Burgess’s direction doesn’t relieve the situation. Limited acting space aside, he facilitates a series of flatly conceived gestures from his actors: double-shoulder grabs and middle distance stares are frequently used to underscore moments of dramatic tension. Too often the stage business is inexplicably drawn out and scenes allowed far past the point where they are fulfilling any dramatic or symbolic function. Burgess’s text would benefit from trimming and some judicious directorial intervention.
However, Burgess’s sincerity for the subject matter is always evident in this production and he effectively establishes the play’s tone and mood. He also has a keen sense for the characters; the fictional world he creates is unapologetically local and specific, and he encourages his actors to dramatically work this specificity. This is very much a Derry play. Jim Lecky’s portrayal of Trevor is heartfelt but technically flawed. As a local Derry man himself, Lecky clearly understands Trevor and wants to communicate this with the audience, but as an actor his range is limited and the choices he makes too often clichéd. Sorcha Shanahan is stronger as Emma, her energy more focused – although she too struggles with some of the longer speeches Burgess’s script asks of her.

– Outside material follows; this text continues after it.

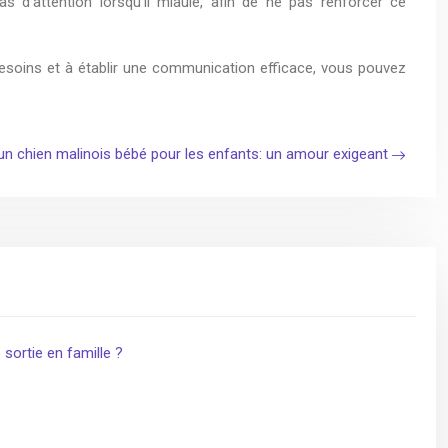
s d’attention lorsqu’il miaule, afin de ne pas renforcer ce
esoins et à établir une communication efficace, vous pouvez
n chien malinois bébé pour les enfants: un amour exigeant
 sortie en famille ?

Derry’s a strange place these days. Army helicopters still routinely circle the airspace above the Bogside and Creggan, droning nostalgically into the night, while beneath them hardliner republicans insist on their right to bomb and kill in peculiarly retro-styled demos. Under the din of it all, though, arts practitioners and community activists are trying to use the City’s cultural capital status to enact meaningful introspection. Indigenous practitioners like Burgess must be funded to continue this work. But, equally, they must also be asked to seek dramatic forms vital enough to carry that work.
Paul Devlin is a Lecturer in Drama in the University of Ulster’s School of Creative Arts, Magee Campus, Derry.